There is an excellent book on this very subject called:
The Theory of Database Concurrency Control  By Christos
Papadimitriou  Computer Science Press Rockville, Md. c 1986
check it out...
mjr@well

taso@munnari.oz (Taso Hatzi) (06/26/87)

In article <939@cognos.UUCP> garyp@cognos.UUCP (Gary Puckering) writes:
>
>A typical example:  in Rdb/VMS if several transactions are attempting
>to insert tuples into a relation with a unique index, it is likely
>that one or more may become deadlocked or go into a long wait state --
>even if there is no collision on unique key values!  Why?  Well, to
>prevent phantoms, Rdb/VMS must lock indexes for inserts.

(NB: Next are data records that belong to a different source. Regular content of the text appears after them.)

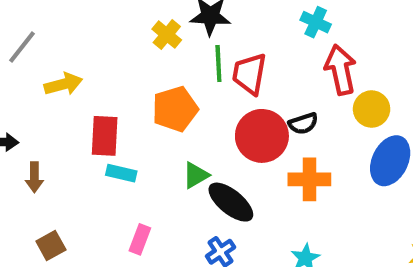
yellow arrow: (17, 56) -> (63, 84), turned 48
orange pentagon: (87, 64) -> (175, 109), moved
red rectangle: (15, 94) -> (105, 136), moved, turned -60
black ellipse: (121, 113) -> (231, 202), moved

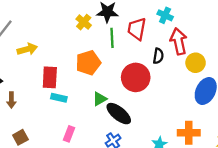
red trapezoid: (249, 74) -> (137, 29), moved
black semicircle: (303, 123) -> (158, 56), moved, turned -63
orange cross: (309, 179) -> (189, 133), moved

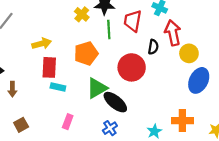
yellow arrow: (27, 49) -> (42, 44), moved
green triangle: (100, 99) -> (97, 88), size x1.5

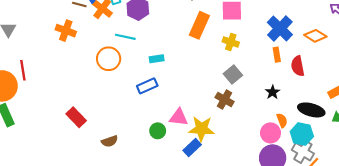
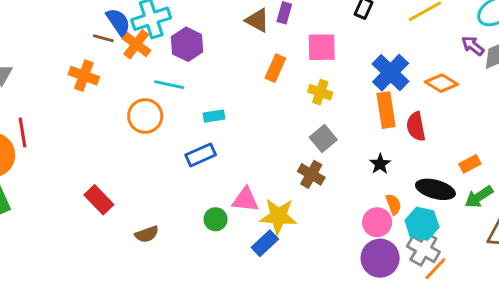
orange rectangle: (199, 25) -> (275, 68), size x0.7
orange rectangle: (277, 55) -> (386, 110), size x1.6

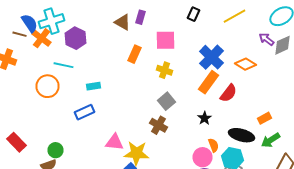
orange rectangle: (386, 110) -> (208, 82), turned 45
red semicircle: (416, 127) -> (228, 93), turned -132
green circle: (216, 219) -> (56, 150), moved

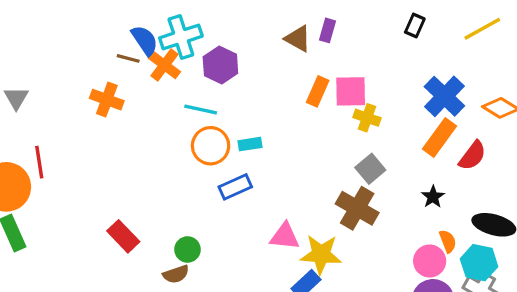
pink square: (166, 40) -> (351, 91), moved
orange circle: (48, 86) -> (211, 146), moved
brown cross: (158, 125) -> (357, 208), size x1.4

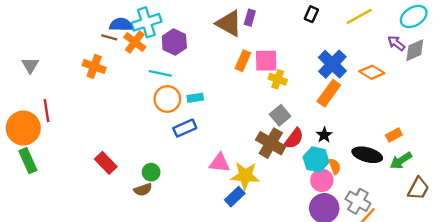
brown triangle: (298, 39) -> (229, 23), size x1.4
blue semicircle: (145, 40) -> (121, 25), turned -55
red semicircle: (472, 156) -> (294, 138), moved
cyan hexagon: (479, 263) -> (316, 159), moved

This is indeed a very real problem with Rdb.  Can anyone comment on how
Oracle and Ingres measure up in this respect?

>read_write transaction.  But, use of a read_write transaction causes
>each tuple (probably page, depending on the lock granularity of your
>system) to be S locked.  That's so someone else doesn't come along and

Does anyone know for sure whether it's the tuple or the page that gets
locked?

> .... Why not use a read_only
>transaction for the browse.  That means no S locks are held.  The
>system returns a version of each tuple that was current as at the
>start of the transaction.  Ok, so how do we update?  Well, we could
>start a read_write transaction each time the user requests an update.

With Rdb, to have more than one transaction running at the same time, 
one has to code at the DSRI level because the RDO query language 
doesn't permit nested transactions.  Do Oracle or Ingres permit
nested transactions?

>
>In my humble opinion, a large part of the perceived "poor" performance
>of relational systems may be related to the problems I've just
>described.
>

I agree with this statement - all database systems should come with tools
which can allow one to see who locked what data and when.

On the subject of degree 2 & 3 consistencey with respect to Rdb, it is
stated that the DSRI architecture supports degree 2 and 3 consistency. Does
anyone know whether the Rdb implementations, either Rdb/VMS or Rdb/Eln,
support degree 2 consistency?